======== EXERCISE DATA ========

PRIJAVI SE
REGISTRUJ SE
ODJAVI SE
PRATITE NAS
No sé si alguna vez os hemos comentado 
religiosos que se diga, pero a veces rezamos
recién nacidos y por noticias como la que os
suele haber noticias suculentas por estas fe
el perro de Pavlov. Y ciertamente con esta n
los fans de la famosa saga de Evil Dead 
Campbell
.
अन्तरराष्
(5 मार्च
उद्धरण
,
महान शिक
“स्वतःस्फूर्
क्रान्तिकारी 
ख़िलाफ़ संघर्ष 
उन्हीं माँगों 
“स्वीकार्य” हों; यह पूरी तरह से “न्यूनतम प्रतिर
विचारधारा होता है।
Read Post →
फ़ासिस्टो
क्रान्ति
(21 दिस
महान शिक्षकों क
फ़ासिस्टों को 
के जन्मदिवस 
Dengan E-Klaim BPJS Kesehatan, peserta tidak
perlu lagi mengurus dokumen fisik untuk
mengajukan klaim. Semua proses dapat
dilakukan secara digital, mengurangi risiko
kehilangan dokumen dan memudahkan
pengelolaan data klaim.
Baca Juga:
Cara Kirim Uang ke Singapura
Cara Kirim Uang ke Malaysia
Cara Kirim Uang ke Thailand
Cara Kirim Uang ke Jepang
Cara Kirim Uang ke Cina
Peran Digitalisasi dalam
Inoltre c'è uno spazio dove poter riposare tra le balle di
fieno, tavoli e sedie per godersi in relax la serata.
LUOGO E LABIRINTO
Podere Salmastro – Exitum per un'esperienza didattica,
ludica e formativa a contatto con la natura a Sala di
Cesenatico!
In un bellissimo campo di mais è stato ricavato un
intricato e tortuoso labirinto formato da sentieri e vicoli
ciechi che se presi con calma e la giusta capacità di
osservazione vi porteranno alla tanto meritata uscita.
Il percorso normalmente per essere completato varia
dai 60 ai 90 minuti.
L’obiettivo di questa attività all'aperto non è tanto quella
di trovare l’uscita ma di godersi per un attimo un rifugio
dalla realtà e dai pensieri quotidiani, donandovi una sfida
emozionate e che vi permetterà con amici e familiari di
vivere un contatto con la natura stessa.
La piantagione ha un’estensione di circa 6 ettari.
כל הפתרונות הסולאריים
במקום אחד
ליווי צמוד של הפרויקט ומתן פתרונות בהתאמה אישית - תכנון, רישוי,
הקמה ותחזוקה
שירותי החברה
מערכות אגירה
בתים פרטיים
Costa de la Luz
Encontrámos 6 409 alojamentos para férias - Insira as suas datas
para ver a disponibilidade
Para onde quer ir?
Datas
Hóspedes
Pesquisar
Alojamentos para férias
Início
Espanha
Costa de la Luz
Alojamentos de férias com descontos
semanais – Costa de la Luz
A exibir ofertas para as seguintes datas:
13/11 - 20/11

========
======== EXERCISE DATA ========

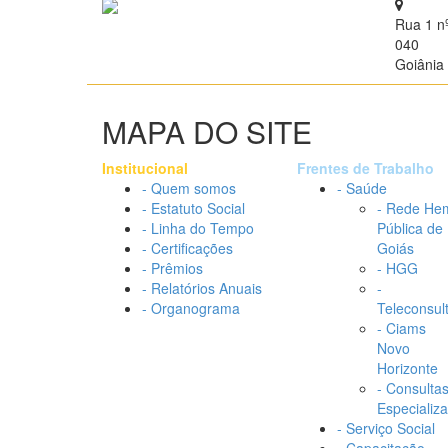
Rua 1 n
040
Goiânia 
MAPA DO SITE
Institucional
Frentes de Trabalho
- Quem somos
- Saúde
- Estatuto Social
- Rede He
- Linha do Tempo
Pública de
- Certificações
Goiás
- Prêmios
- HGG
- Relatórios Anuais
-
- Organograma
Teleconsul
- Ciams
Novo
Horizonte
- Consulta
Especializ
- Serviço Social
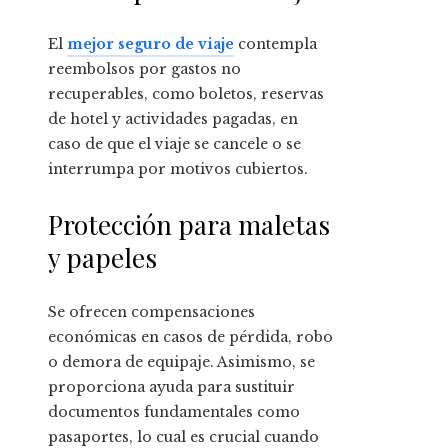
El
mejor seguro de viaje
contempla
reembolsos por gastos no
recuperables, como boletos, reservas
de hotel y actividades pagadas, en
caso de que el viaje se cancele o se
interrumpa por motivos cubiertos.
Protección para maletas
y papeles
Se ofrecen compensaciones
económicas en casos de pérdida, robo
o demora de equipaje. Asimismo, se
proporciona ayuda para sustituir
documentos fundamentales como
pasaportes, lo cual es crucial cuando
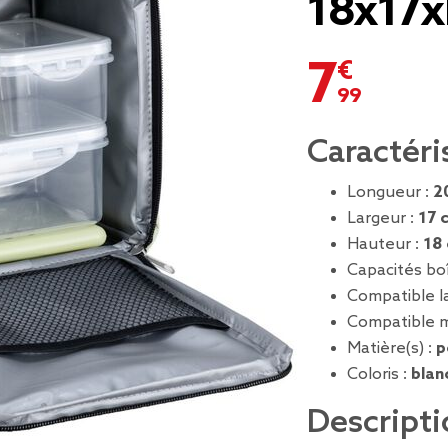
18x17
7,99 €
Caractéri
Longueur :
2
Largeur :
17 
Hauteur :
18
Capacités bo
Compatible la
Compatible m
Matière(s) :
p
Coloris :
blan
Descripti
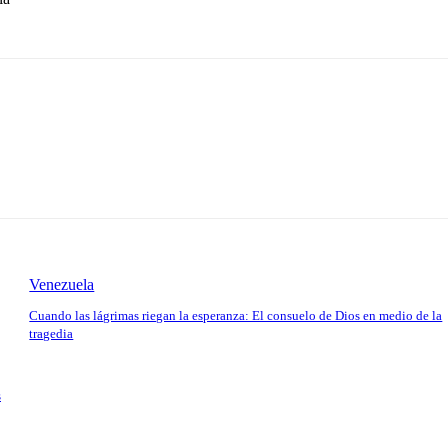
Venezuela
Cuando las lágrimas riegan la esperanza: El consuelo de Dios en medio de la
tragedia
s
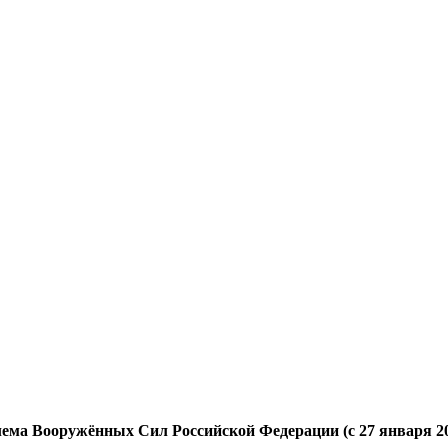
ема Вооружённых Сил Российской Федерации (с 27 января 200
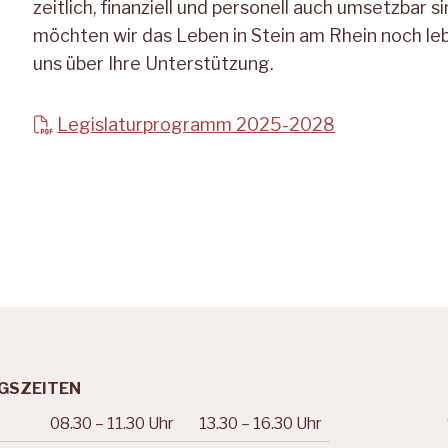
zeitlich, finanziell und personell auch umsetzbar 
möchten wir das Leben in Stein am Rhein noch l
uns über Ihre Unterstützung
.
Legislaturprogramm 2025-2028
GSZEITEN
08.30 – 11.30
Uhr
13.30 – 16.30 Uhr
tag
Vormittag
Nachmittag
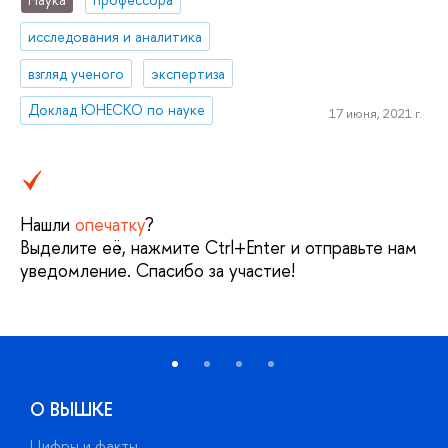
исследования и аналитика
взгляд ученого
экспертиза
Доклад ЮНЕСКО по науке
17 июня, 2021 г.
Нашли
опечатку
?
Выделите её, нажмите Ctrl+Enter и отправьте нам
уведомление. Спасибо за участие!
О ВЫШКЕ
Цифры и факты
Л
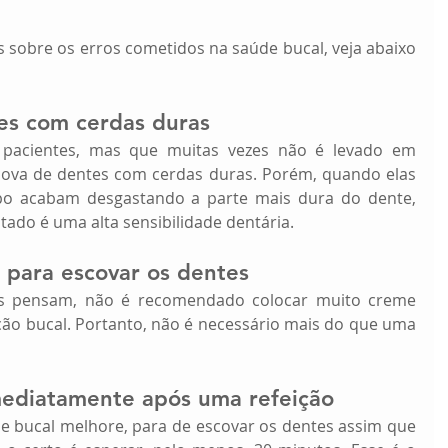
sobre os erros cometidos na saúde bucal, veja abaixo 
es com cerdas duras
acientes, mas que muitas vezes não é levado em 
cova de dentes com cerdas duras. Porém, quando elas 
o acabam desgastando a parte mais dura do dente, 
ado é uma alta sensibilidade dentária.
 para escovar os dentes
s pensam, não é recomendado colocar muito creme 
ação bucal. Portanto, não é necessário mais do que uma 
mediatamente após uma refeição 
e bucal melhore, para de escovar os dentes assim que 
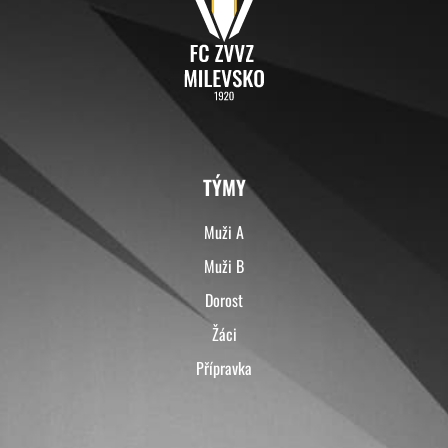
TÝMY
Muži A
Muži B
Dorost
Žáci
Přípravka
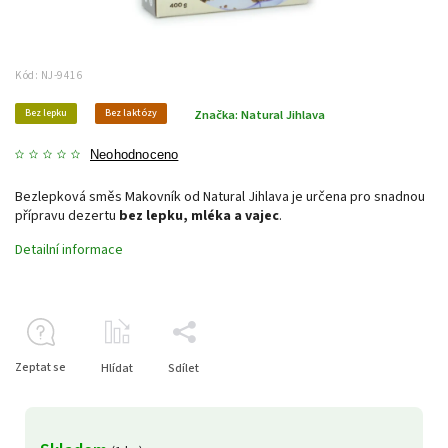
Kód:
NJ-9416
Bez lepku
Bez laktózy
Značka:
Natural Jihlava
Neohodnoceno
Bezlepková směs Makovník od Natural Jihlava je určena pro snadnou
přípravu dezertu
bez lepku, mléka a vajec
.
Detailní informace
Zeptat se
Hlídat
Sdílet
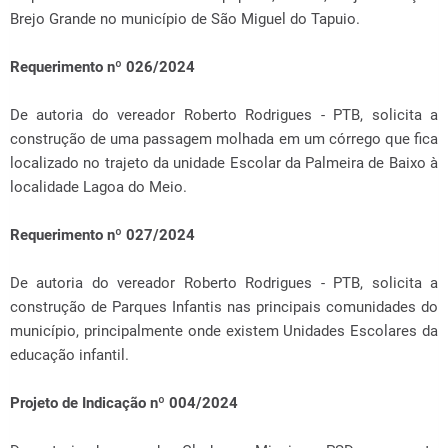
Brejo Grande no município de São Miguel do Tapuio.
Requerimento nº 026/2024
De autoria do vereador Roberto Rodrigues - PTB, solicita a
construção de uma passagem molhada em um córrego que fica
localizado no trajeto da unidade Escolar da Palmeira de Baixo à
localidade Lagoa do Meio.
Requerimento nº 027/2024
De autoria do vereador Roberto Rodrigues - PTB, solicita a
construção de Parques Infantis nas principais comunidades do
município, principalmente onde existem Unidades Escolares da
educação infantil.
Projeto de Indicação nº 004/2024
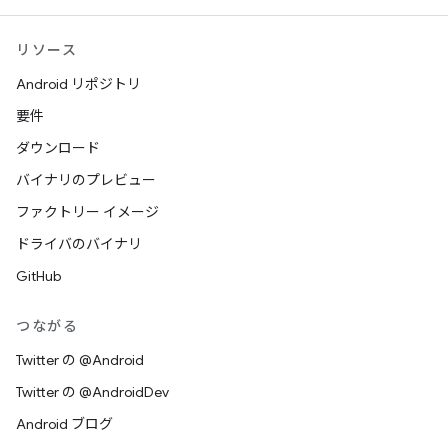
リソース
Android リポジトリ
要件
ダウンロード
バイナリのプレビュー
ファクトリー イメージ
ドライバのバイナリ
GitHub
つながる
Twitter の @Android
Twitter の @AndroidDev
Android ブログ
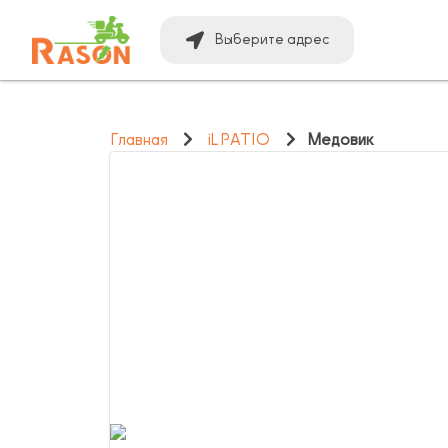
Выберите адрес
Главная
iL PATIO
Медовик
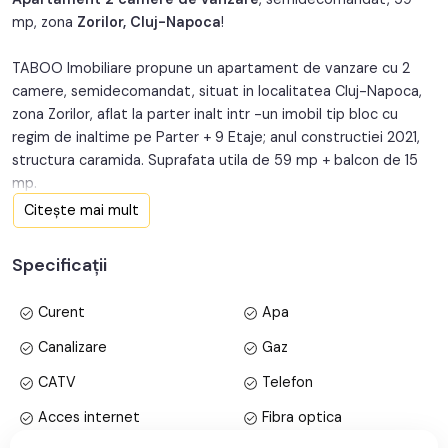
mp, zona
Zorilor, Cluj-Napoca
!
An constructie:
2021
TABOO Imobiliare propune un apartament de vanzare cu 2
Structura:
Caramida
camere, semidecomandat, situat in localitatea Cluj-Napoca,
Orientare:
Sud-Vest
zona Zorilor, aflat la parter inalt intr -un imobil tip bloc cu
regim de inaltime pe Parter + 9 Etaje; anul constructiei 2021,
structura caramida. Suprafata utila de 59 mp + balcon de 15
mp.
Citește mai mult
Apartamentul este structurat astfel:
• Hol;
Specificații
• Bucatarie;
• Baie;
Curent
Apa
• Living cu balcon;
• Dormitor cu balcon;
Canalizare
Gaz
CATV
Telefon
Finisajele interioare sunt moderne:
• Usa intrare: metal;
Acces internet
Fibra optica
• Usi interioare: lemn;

========

**TASK TO CARRY OUT**:
Count the lines above that contain the word "construção". Reply with the number only.

**ANSWER AREA**:
2